© 2019 Drew T. Noll

Tuesday, September 18, 2007

What is a kikayon anyways?


Over the last few weeks I have been studying Sipur Yona (The Story of Jonah) in preparation for the Day of Atonement (Yom Kippur) which is this Shabbat (Satuday). My Brother in Law, Abba, told me about a Rabbi called the Vilna Ga’on (genius from Vilna) that did an amazing study of Sipur Yona. Some people just refer to this guy as the Ga’on so you get the idea about how smart he was. He broke the story down into word by word metaphors and it is a really amazing ride to go on. I asked my Yeshiva student friend Moshe to study it with me and he has been so wonderful to work with on this. I go to the Yeshiva up the street from me once or twice a week and we have been covering Sipur Yona as deeply as possible… for us non geniuses that is. I really wanted to complete it for Yom Kippur, but it looks far away still. We have a chapter and a half to go. We shall see. Anyways, in the story, there is mention of a plant called a Kikayon, which grew over Yona and gave him some shade. I am not actually studying that part of the story yet but the word has been rolling around in my head… Kikayon, what is a kikayon anyways?
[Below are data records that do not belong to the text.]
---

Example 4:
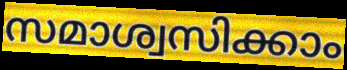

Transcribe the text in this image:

സമാശ്വസിക്കാം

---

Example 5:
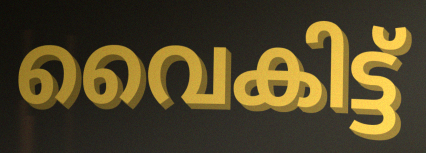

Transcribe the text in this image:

വൈകിട്ട്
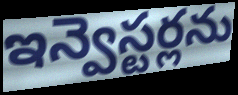
ఇన్వెస్టర్లను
I asked the guys at work, first the Israelis at lunch, and got a lot of “lo yodea’s.” (don’t know’s) my friend Benny said that he knew something about the word. He said that it meant a weed that grows fast and dies and that it is an unimportant type of plant. Now that is really interesting because if you have ever read the Story of Jonah, you would find that the plant did actually grow fast and then it died over night when a worm or something ate it. Jonah was really bummed out about this and this is where it gets a little interesting. You see, Jonah was avoiding going to tell the people in the city of Nineveh (currently a place located somewhere in Iraq, I think) to change their ways or be wiped out by Hashem. He was just trying to sit out of the sun and enjoy himself when he should have been doing, not only the morally right thing to do but not doing specifically what G-D had asked him to do. Yikes! The Kikayon was really just something unimportant and temporary, just like what Benny said, but it had taken over Jonah’s mind and will. Now that is something that has to be interesting to find out about… something unimportant that can take over the mind of a Prophet like Jonah.

I left lunch early on a mission to do just that. I quickly went to my trusty milon (dictionary) and looked it up. Well, I didn’t know how to spell it. I looked under Koof and under Kaf, but to no avail. My friend and coworker Gideon showed up and we began to talk about it and lo and behold, he knew the word in German and was able to look it up on this program that my boss uses to find a word in English from German when we can’t find a way to communicate in Hebrew. (I know, that was a mouth full) A Kikayon in English is a Castor Oil Plant. What? All I know about Castor Oil is that in the fifties in the States it was used by the ‘Old Wives’ (from the old wives tales) to give to kids if they were sick and it supposedly tasted terrible. I always thought the idea really was to get the kids not to fake being sick or they would have to suffer through the terrible spoonful of the dreaded… Castor Oil! Aahhh! Well maybe there is something else there as well. If the plant is actually just unimportant, maybe it was the Old Wives way of addressing lethargy, you know, just like Jonah! Interesting… I did look up Castor Oil in the Milon and sure enough it said Shemen Ki’qe. (Castor Oil)

Well, I think that the moral of this little story is that we should be looking for our own Kikayon in our lives. What is it that keeps us from really being who we should be, who we want to be? Have we asked ourselves enough this year how can we be better at being who we are? When Jonah finally did move on to complete his journey through Niniveh to warn the people, The Vilna Ga’on taught us (the simple level of course) is that he was really doing Chuva (returning to G-D) and he was casting away his material and otherwise useless pursuits. He was choosing the moral high ground, the ground that we were all meant to ascend to and the reason that we are even here at all. We have a few more days to think about this before we meet our maker and the book of life closes with a thunderous and final thump. What is it going to be, Kikayon…. Or Chuva, Kikayon… Or Chuva…?

With that,
Gamar Chatima Tova ve Tsom Tov! (May you be written in the book of life and have a good fast!)